Student Government announces Virtual Club Day for Sept. 18: How the changes in format will allow for flexibility in club advertising

With over 100 clubs and organizations on campus, Club Day is an important staple of the beginning of the school year for Wilkes, allowing students to socialize and meet with clubs that match their interests. However, the COVID-19 pandemic has caused many events all over the country to be cancelled, leaving the plan for Club Day hanging in the air.

After careful consideration and planning, Student Government has decided that the best option for students and clubs to get the best experience would be to hold a Virtual Club Day event on Sept. 18.

Student Body President Kevin Long explained the board’s decision to make the event virtual this year.

“Due to the pandemic, it would put students in harm’s way to hold a large event, as we usually do,” said Long. “So, over the past few weeks, the Student Government Executive board has rolled out many different ideas in order to still advertise our wonderful clubs on campus.”

Student Government is planning to set up posters with QR codes and links around campus that students can scan with their phones. The link will then lead students to a website that will have every club listed.
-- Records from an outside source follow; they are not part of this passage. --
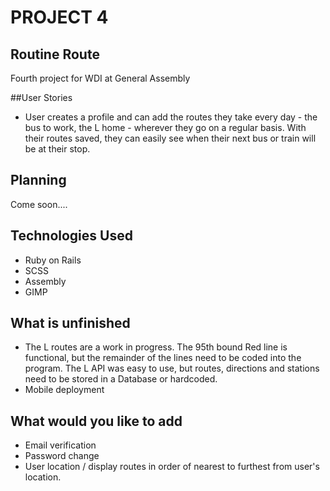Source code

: # PROJECT 4

## Routine Route

Fourth project for WDI at General Assembly

##User Stories
  * User creates a profile and can add the routes they take every day - the
  bus to work, the L home - wherever they go on a regular basis. With their routes
  saved, they can easily see when their next bus or train will be at their stop.

## Planning
  Come soon....

## Technologies Used
  * Ruby on Rails
  * SCSS
  * Assembly
  * GIMP

## What is unfinished
  * The L routes are a work in progress. The 95th bound Red line is functional,
  but the remainder of the lines need to be coded into the program. The L API was
  easy to use, but routes, directions and stations need to be stored in a Database
  or hardcoded.
  * Mobile deployment


## What would you like to add
  * Email verification
  * Password change
  * User location / display routes in order of nearest to furthest from user's
  location.
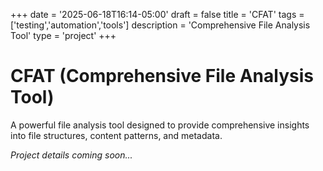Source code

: +++
date = '2025-06-18T16:14-05:00'
draft = false
title = 'CFAT'
tags = ['testing','automation','tools']
description = 'Comprehensive File Analysis Tool'
type = 'project'
+++

# CFAT (Comprehensive File Analysis Tool)

A powerful file analysis tool designed to provide comprehensive insights into file structures, content patterns, and metadata.

*Project details coming soon...*
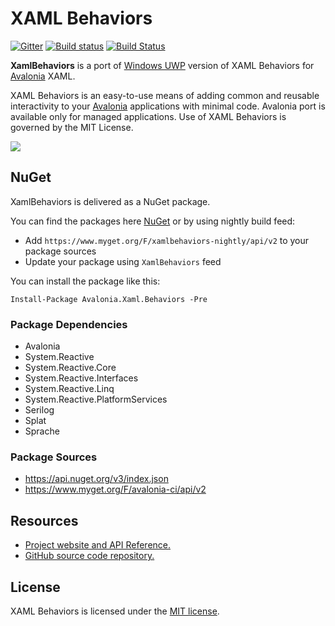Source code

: # XAML Behaviors

[![Gitter](https://badges.gitter.im/Join%20Chat.svg)](https://gitter.im/XamlBehaviors/XamlBehaviors?utm_source=badge&utm_medium=badge&utm_campaign=pr-badge)
[![Build status](https://ci.appveyor.com/api/projects/status/w7t8lmqflmd62bft?svg=true)](https://ci.appveyor.com/project/wieslawsoltes/xamlbehaviors)
[![Build Status](https://travis-ci.org/XamlBehaviors/XamlBehaviors.svg?branch=master)](https://travis-ci.org/XamlBehaviors/XamlBehaviors)

**XamlBehaviors** is a port of [Windows UWP](https://github.com/Microsoft/XamlBehaviors) version of XAML Behaviors for [Avalonia](https://github.com/AvaloniaUI/Avalonia) XAML.

XAML Behaviors is an easy-to-use means of adding common and reusable interactivity to your [Avalonia](https://github.com/AvaloniaUI/Avalonia) applications with minimal code. Avalonia port is available only for managed applications. Use of XAML Behaviors is governed by the MIT License. 

<a href='https://www.youtube.com/watch?v=pffBS-yQ_uM' target='_blank'>![](https://i.ytimg.com/vi/pffBS-yQ_uM/hqdefault.jpg)<a/>

## NuGet

XamlBehaviors is delivered as a NuGet package.

You can find the packages here [NuGet](https://www.nuget.org/packages/Avalonia.Xaml.Behaviors/) or by using nightly build feed:
* Add `https://www.myget.org/F/xamlbehaviors-nightly/api/v2` to your package sources
* Update your package using `XamlBehaviors` feed

You can install the package like this:

`Install-Package Avalonia.Xaml.Behaviors -Pre`

### Package Dependencies

* Avalonia
* System.Reactive
* System.Reactive.Core
* System.Reactive.Interfaces
* System.Reactive.Linq
* System.Reactive.PlatformServices
* Serilog
* Splat
* Sprache

### Package Sources

* https://api.nuget.org/v3/index.json
* https://www.myget.org/F/avalonia-ci/api/v2

## Resources

* [Project website and API Reference.](http://xamlbehaviors.github.io/)
* [GitHub source code repository.](https://github.com/XamlBehaviors/XamlBehaviors)

## License

XAML Behaviors is licensed under the [MIT license](LICENSE.TXT).
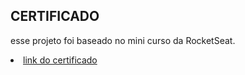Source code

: ## CERTIFICADO ##
<p>esse projeto foi baseado no mini curso da RocketSeat.</p>

<li><a href="https://app.rocketseat.com.br/certificates/e3e46470-ab0d-455d-aa23-59f370ce90f7">link do certificado</a></li>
Because of the virtual design and format, Long noted that clubs are now able to advertise for the full school year, instead of just one day, allowing for flexibility.

“When a student clicks on the individual club link, it will take them to a page that the club itself will customize with information, pictures, videos, etc.,” Long said.

Megan Pitts, activities coordinator for student development, also acknowledged the advantages and benefits of a virtual Club Day. She explained that clubs can hold live Zoom sessions throughout the afternoon for any students who are interested in Wilkes’ clubs and organizations. These live sessions will be recorded for anyone who is unable to attend.

“If a student can’t attend sessions, they can still access all of the great information,” Pitts said.

Lindsey Scorey, communication studies sophomore and e-mentor, positively detailed the change in events, believing that it is a suitable replacement given the current circumstances. She also believes that the virtual format will grant more freedom to clubs in how they operate.

“I would think that each club should have its own method based on club members’ needs,” she said. “Clubs should adapt to what each member wants.”

As an e-mentor, Scorey still has hope that the changes will be beneficial for first-year students.

“I think it’s smart to do virtual clubs,” Scorey said. “I’m not sure if it will give the full experience for them, and I’m not sure if it will be a full replacement of Club Day, but the changes are still good nonetheless.”

In replacement of the McHale Athletic Center being filled with tables, the Henry Student Center will be decorated by Student Government in preparation for Sept. 18.

“We realize that this may not be the most ideal or traditional set-up for the event,” Long said. “But, in the time of crisis, this is the best way to advertise our clubs.”